Üçüncü makam: Gaf makamı, en son makam. Ama buraya gelebilmek, dedik ya oldukça güç. Başardıysan işin daha kolay. Gaf harfi gibi beli bükülmüş, çenesini göğsüne dayamış, sessiz ve sözsüz iç âleminin de iki cihanı seyre dalmış bir kâmil-i mürşidsin artık. Artık âşık değilsin; “aşk”sın sen… “Arayanlar O’nu kendinde buldu” diye boşuna söylemedi erenler. Çünkü kendine dönen, aslını bulan biri bulmuştur, bir olan artık O’nunladır.
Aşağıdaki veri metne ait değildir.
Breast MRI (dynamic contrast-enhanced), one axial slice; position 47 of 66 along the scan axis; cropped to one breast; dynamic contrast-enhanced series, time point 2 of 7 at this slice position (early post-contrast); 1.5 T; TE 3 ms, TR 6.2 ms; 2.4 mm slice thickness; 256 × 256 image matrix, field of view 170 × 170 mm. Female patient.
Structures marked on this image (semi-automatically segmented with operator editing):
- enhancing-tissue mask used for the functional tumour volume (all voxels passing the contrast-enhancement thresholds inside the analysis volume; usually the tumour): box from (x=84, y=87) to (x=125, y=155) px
Tutan eli, gören gözü, konuşan eli O’dur artık. Burası vuslat makamı, tecelli makamıdır. Hani gafın üstünde iki nokta vardır ya, aşk olanın da iki gözü açılmıştır. Üçüncü göz denilen kalp gözü… Başının üstünde. İki âlemi seyre dalmış, hem âfâkı, hem enfüsü… Ne muhteşem!

İşte pîr ne diyor bu makamda ondan dinleyelim:

“Dilin tefsiri aydınlatıcı olmakla beraber dilsiz yani söylenilmez aşk daha parlaktır! Aşkın şerhini devamlı olarak söylesem, yüzlerce kıyamet geçer de o şerh tamam olmamış kalır.”